PROMPT: The complete listing goes into the output exactly, without its pictures.

LISTED ENTRIES:
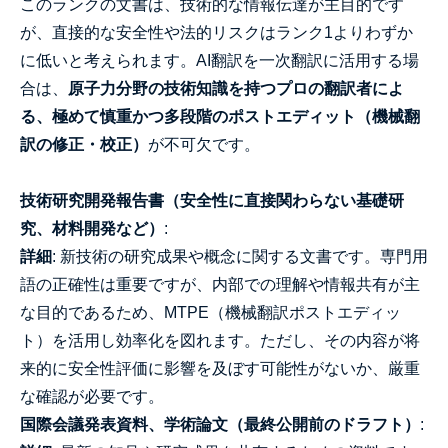
このランクの文書は、技術的な情報伝達が主目的です
が、直接的な安全性や法的リスクはランク1よりわずか
に低いと考えられます。AI翻訳を一次翻訳に活用する場
合は、
原子力分野の技術知識を持つプロの翻訳者によ
る、極めて慎重かつ多段階のポストエディット（機械翻
訳の修正・校正）
が不可欠です。
技術研究開発報告書（安全性に直接関わらない基礎研
究、材料開発など）
:
詳細
: 新技術の研究成果や概念に関する文書です。専門用
語の正確性は重要ですが、内部での理解や情報共有が主
な目的であるため、MTPE（機械翻訳ポストエディッ
ト）を活用し効率化を図れます。ただし、その内容が将
来的に安全性評価に影響を及ぼす可能性がないか、厳重
な確認が必要です。
国際会議発表資料、学術論文（最終公開前のドラフト）
:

EXERCISE OUTPUT:
このランクの文書は、技術的な情報伝達が主目的です
が、直接的な安全性や法的リスクはランク1よりわずか
に低いと考えられます。AI翻訳を一次翻訳に活用する場
合は、
原子力分野の技術知識を持つプロの翻訳者によ
る、極めて慎重かつ多段階のポストエディット（機械翻
訳の修正・校正）
が不可欠です。
技術研究開発報告書（安全性に直接関わらない基礎研
究、材料開発など）
:
詳細
: 新技術の研究成果や概念に関する文書です。専門用
語の正確性は重要ですが、内部での理解や情報共有が主
な目的であるため、MTPE（機械翻訳ポストエディッ
ト）を活用し効率化を図れます。ただし、その内容が将
来的に安全性評価に影響を及ぼす可能性がないか、厳重
な確認が必要です。
国際会議発表資料、学術論文（最終公開前のドラフト）
:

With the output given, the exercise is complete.